Access: Eduard Ludecus. John Charles Beales’s Rio Grande Colony: Letters by Eduard Ludecus, a German Colonist, to Friends in Germany in 1833–1834, Recounting His Journey, Trials, and Observations in Early Texas, ed. and trans. Louis E. Brister (Austin: Texas State Historical Association, 2008).

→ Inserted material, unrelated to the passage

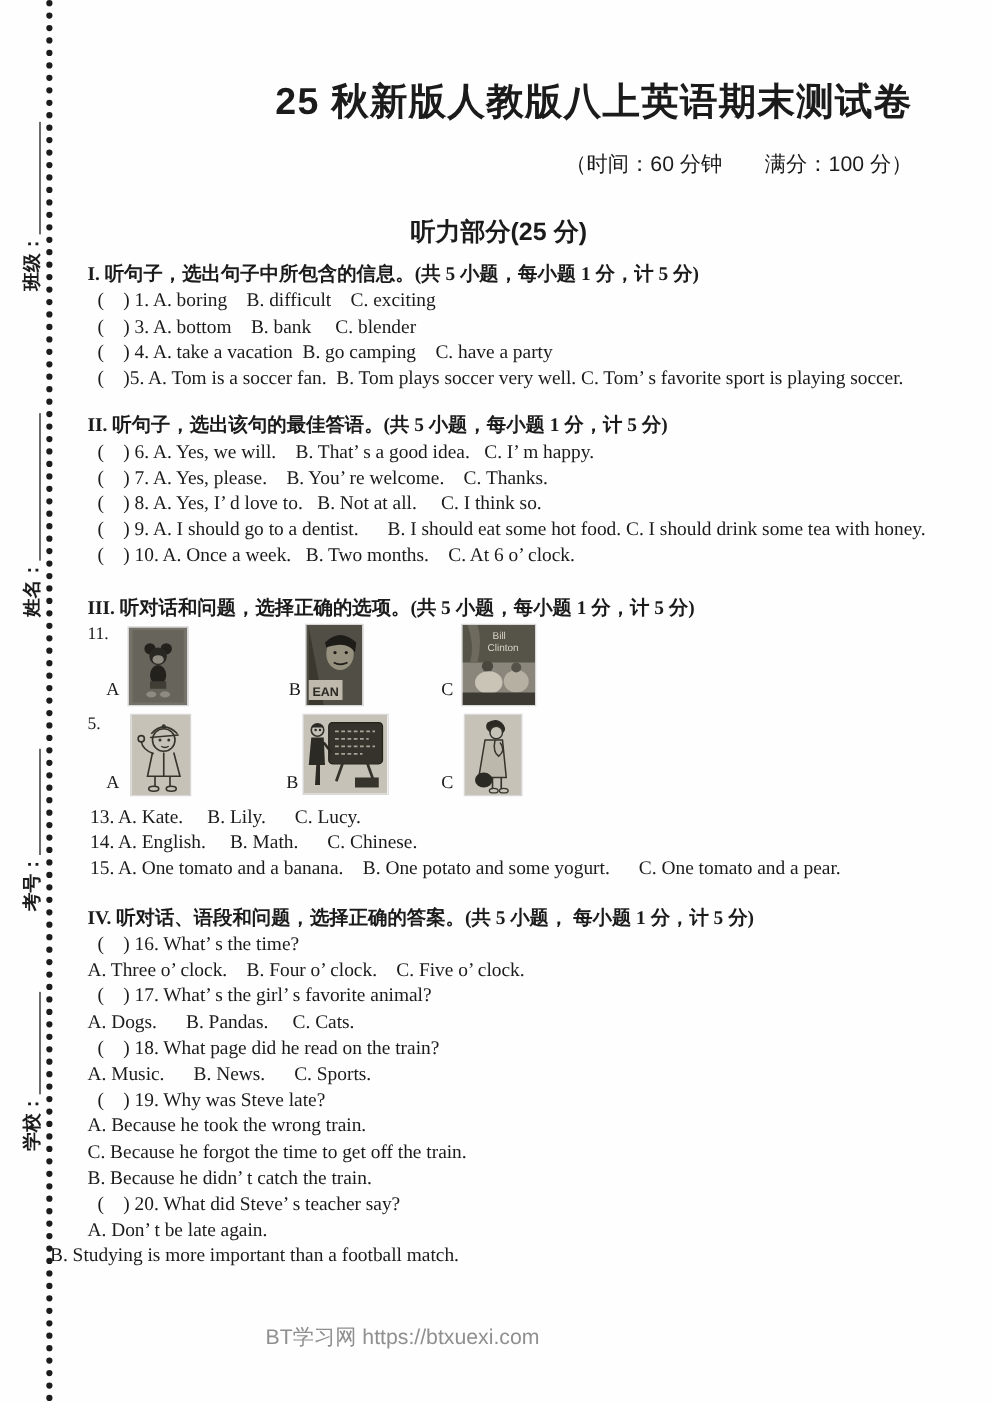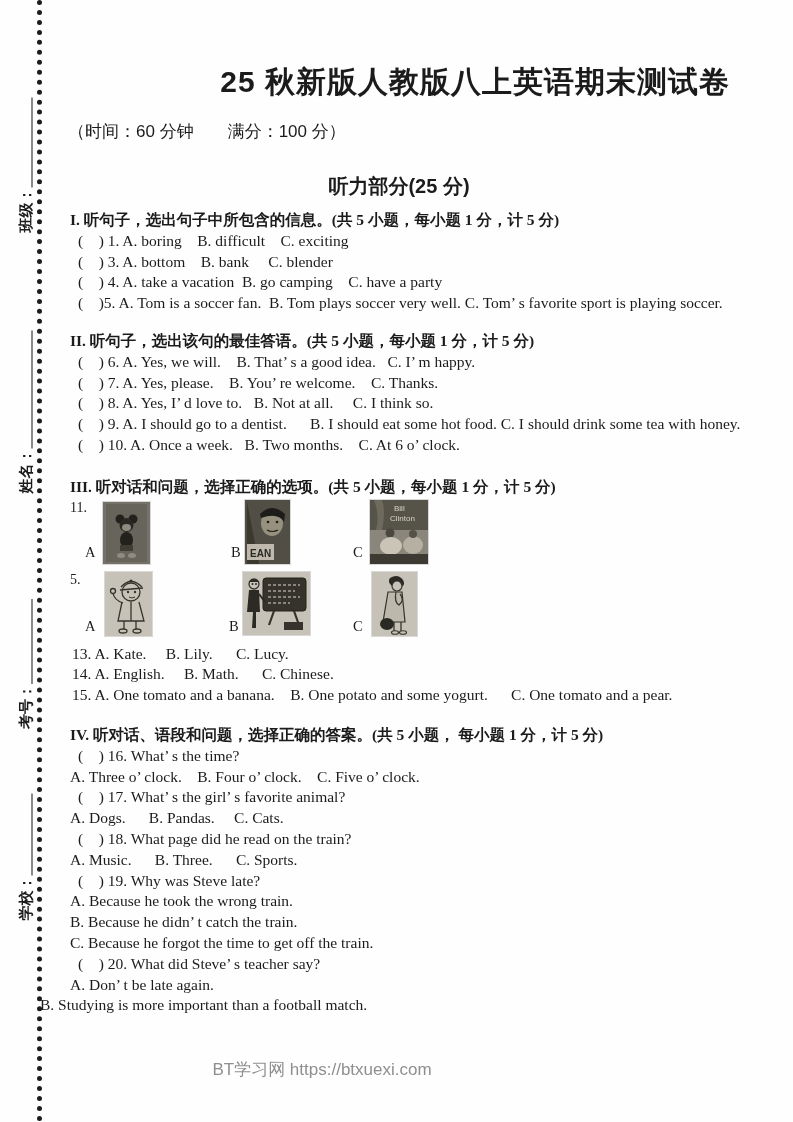"（时间：60 分钟 满分：100 分）" .subtitle { text-align: left -> right }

Further Reading: For a well-written overview of the Beales colony, see Kyle B. Carpenter, “A Failed Venture in the Nueces Strip: The Mismanagement of the Beales RioGrande Colony, 1832-1836” The Southwestern Historical Quarterly,(Forthcoming Spring 2020); For another source on Cheif Prudentia see Kelly Himmel, The Conquest of the Karankawa and the Tonkawas, 1821-1859 (College Station: Texas A&M University Press, 1999), 52-53.

Tags: Appearance, Dress, Height, Prudencia, Shelter, Tattoos, War.